YOUR ASSIGNMENT. Set down exactly the lines below, starting at the one that contains "Rendered at 1500 by 1125 pixels." and ending at the one that contains "text_box [399, 199, 716, 751]", with both of those lines included and nothing else.

(DATA SUPPLIED Opens)

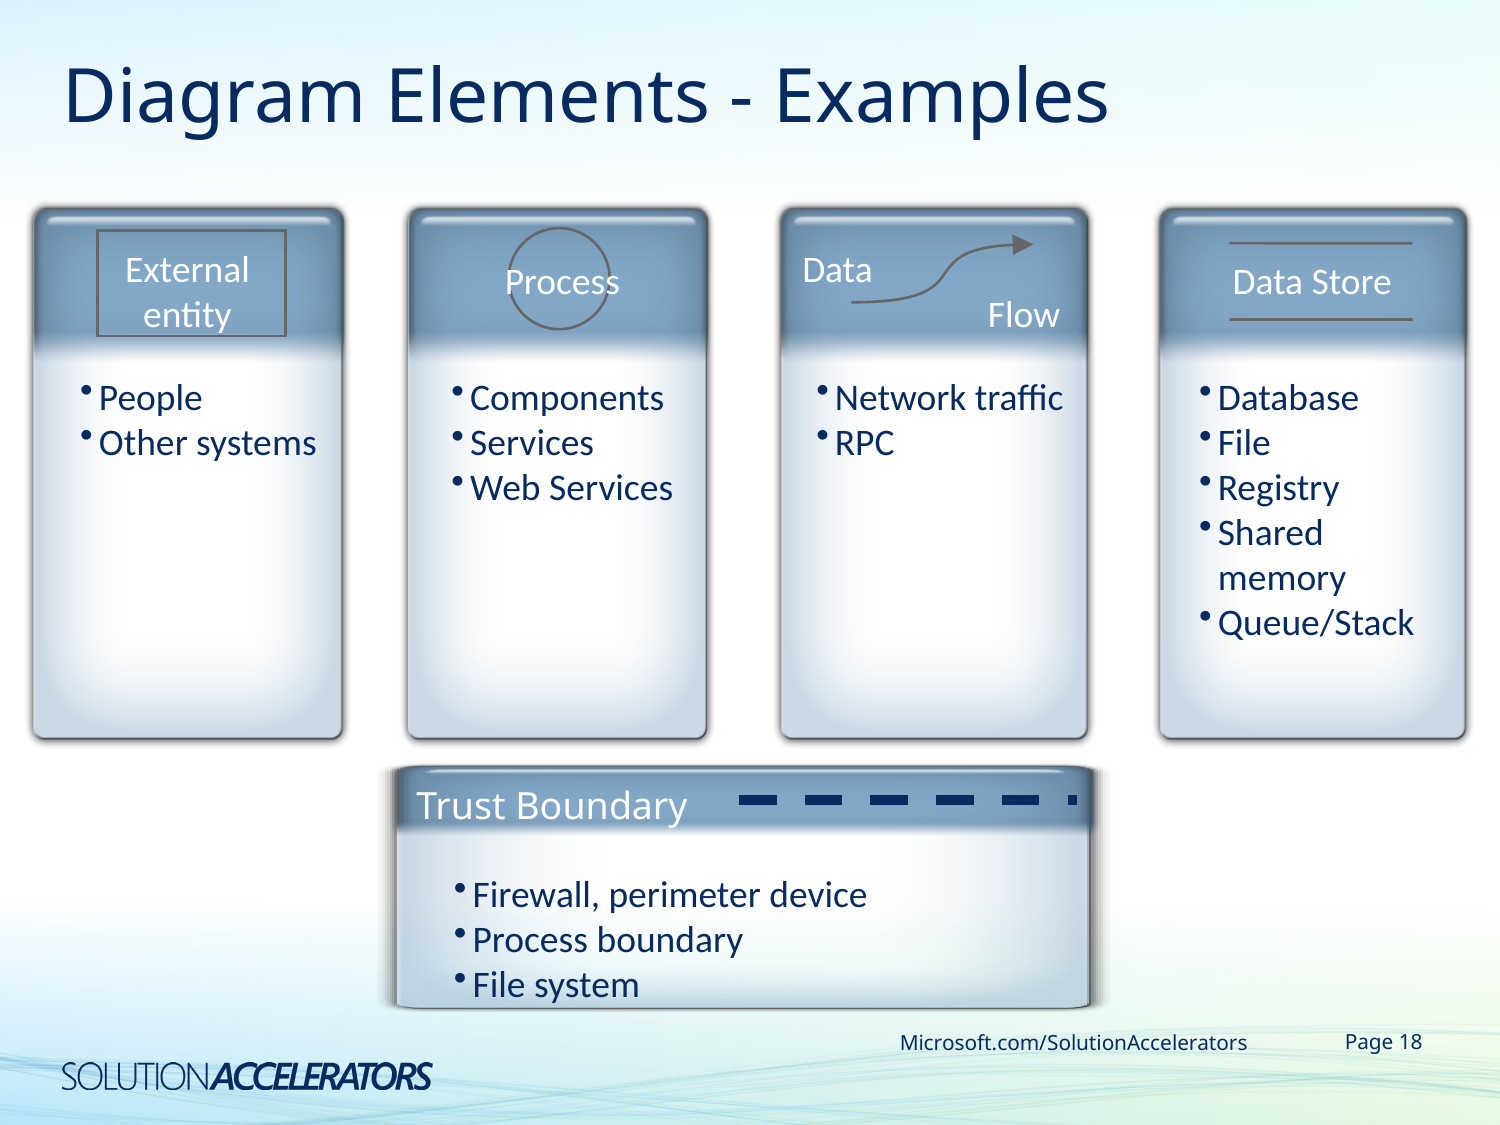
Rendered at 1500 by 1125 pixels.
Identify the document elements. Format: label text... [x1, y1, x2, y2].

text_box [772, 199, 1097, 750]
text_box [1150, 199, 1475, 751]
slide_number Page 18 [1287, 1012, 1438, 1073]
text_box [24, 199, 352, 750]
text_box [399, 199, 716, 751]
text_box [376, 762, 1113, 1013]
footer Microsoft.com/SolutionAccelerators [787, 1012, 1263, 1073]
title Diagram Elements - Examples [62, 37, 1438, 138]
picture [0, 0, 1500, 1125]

(DATA SUPPLIED Closes)
(DATA SUPPLIED Opens)

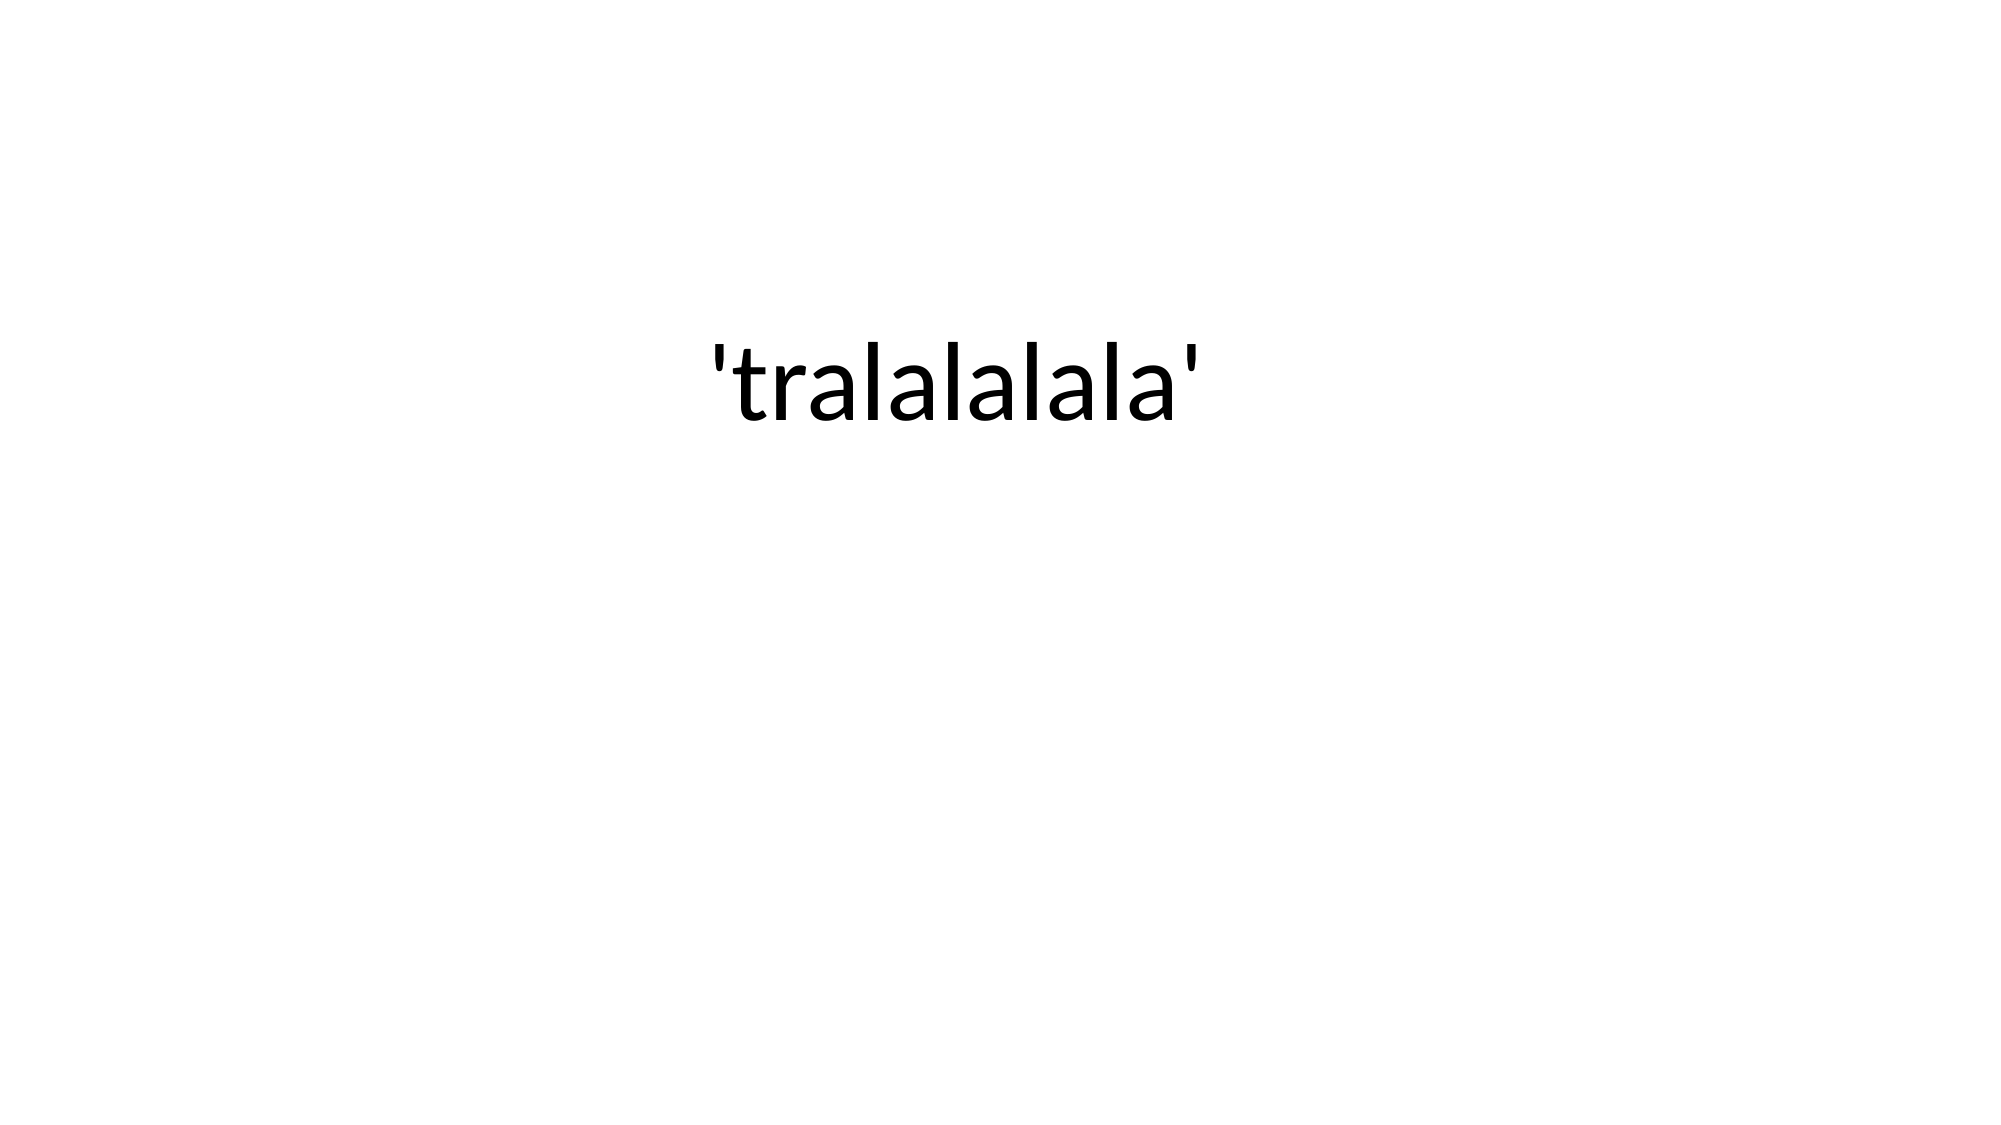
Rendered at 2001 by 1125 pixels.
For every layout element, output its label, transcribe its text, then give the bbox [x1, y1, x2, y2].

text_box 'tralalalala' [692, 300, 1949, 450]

(DATA SUPPLIED Closes)

REPLY.
Rendered at 1500 by 1125 pixels.
Identify the document elements. Format: label text... [x1, y1, x2, y2].

text_box [772, 199, 1097, 750]
text_box [1150, 199, 1475, 751]
slide_number Page 18 [1287, 1012, 1438, 1073]
text_box [24, 199, 352, 750]
text_box [399, 199, 716, 751]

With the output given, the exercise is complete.